Below are several records. Retype exactly those lines running from the one with "88: (278, 328, 1.59)" through the one with "100: (85, 260, 1.28)", end lines included, and no others.

Study material: Begin

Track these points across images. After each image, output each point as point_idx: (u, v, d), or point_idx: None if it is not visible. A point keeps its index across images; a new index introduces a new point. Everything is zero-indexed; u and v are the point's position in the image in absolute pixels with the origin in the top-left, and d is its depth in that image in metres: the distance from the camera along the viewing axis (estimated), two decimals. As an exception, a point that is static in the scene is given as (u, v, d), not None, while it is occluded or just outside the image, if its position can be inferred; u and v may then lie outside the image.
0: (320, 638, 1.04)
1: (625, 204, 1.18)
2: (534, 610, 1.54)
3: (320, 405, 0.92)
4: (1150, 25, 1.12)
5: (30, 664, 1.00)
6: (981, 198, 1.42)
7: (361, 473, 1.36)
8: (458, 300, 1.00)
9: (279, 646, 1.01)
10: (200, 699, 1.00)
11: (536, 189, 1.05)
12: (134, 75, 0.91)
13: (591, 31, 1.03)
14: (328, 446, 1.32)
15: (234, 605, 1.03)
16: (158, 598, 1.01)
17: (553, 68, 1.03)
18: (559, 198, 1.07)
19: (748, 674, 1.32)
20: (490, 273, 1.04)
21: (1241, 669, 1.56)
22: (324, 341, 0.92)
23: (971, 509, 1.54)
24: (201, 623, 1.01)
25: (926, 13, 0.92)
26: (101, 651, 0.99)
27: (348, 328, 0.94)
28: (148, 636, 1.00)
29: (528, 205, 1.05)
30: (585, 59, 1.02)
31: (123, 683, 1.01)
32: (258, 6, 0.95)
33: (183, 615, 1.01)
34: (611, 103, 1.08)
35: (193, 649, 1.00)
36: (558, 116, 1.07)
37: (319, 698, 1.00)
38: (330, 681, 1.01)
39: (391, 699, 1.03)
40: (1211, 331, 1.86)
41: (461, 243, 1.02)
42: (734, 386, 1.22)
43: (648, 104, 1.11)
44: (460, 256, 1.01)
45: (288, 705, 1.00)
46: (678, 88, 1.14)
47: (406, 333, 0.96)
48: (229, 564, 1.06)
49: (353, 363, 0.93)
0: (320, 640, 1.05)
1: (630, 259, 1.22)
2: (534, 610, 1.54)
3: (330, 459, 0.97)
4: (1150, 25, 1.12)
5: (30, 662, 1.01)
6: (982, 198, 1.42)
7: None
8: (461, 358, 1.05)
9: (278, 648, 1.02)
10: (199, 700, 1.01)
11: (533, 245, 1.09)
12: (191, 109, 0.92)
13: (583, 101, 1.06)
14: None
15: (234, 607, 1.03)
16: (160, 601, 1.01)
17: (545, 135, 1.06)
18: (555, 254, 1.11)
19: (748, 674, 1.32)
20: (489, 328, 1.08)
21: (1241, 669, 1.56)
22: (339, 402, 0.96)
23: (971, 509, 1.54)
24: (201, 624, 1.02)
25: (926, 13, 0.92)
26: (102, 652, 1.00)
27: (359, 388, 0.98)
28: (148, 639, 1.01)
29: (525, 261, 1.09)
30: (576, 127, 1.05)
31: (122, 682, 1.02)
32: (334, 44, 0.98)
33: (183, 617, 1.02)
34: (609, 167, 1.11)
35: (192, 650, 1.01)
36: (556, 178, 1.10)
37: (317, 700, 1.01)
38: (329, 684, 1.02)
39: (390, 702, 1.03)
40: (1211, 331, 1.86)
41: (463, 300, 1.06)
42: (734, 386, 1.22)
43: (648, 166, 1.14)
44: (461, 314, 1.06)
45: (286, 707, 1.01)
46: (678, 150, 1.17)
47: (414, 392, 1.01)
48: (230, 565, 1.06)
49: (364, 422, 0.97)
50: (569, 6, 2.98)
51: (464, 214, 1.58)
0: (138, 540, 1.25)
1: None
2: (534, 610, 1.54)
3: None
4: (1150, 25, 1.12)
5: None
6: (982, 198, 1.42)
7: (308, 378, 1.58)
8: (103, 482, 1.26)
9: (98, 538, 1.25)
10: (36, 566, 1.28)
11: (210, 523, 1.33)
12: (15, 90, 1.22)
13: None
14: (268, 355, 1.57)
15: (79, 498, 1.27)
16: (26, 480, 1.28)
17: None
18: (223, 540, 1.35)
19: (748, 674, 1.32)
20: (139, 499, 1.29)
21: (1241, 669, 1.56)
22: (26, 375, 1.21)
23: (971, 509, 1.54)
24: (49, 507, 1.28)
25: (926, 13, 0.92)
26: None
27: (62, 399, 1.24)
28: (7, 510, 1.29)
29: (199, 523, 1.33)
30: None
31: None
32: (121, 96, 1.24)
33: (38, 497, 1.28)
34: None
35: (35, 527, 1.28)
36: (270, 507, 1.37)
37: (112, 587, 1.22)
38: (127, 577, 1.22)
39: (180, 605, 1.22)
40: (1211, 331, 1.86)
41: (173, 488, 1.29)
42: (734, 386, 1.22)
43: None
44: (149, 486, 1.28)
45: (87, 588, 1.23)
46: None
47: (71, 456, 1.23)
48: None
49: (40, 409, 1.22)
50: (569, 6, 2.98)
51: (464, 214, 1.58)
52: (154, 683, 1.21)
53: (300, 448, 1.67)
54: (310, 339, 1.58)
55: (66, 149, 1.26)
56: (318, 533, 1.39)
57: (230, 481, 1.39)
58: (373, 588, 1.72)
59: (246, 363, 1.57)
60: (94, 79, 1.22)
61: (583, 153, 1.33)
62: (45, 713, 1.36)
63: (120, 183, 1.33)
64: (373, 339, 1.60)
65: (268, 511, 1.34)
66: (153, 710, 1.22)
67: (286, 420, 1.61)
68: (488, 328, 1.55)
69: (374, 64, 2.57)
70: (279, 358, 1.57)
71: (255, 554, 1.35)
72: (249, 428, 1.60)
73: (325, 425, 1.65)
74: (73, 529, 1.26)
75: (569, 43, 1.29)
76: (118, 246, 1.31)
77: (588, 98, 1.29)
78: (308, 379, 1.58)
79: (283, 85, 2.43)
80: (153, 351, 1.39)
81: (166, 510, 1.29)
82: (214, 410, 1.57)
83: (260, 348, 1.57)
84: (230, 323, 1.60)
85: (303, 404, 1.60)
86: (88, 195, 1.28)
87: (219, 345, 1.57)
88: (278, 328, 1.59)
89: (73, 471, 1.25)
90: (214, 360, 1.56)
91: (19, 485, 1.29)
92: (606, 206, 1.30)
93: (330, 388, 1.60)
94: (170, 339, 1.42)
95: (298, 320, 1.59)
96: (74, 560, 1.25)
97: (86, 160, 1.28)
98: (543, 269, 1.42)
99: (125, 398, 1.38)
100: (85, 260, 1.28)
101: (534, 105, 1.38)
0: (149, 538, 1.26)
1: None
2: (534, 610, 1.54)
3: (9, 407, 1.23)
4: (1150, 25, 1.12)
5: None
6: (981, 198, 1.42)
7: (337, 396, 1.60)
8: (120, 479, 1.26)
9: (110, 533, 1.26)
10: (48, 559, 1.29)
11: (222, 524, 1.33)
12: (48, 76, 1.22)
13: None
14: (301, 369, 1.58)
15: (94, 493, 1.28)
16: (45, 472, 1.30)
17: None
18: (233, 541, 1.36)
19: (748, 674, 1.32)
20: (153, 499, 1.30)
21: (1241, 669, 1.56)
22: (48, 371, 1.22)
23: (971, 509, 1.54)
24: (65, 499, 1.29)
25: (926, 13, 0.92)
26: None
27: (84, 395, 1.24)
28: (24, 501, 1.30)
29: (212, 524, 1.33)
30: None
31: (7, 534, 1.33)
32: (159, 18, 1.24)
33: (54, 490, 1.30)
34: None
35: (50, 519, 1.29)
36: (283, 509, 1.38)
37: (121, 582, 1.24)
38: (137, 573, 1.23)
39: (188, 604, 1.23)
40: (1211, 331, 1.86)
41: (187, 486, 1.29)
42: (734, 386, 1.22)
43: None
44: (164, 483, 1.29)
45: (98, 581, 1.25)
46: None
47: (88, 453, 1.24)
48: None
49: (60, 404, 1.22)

Study material: End

Completed exercise:
88: (278, 328, 1.59)
89: (73, 471, 1.25)
90: (214, 360, 1.56)
91: (19, 485, 1.29)
92: (606, 206, 1.30)
93: (330, 388, 1.60)
94: (170, 339, 1.42)
95: (298, 320, 1.59)
96: (74, 560, 1.25)
97: (86, 160, 1.28)
98: (543, 269, 1.42)
99: (125, 398, 1.38)
100: (85, 260, 1.28)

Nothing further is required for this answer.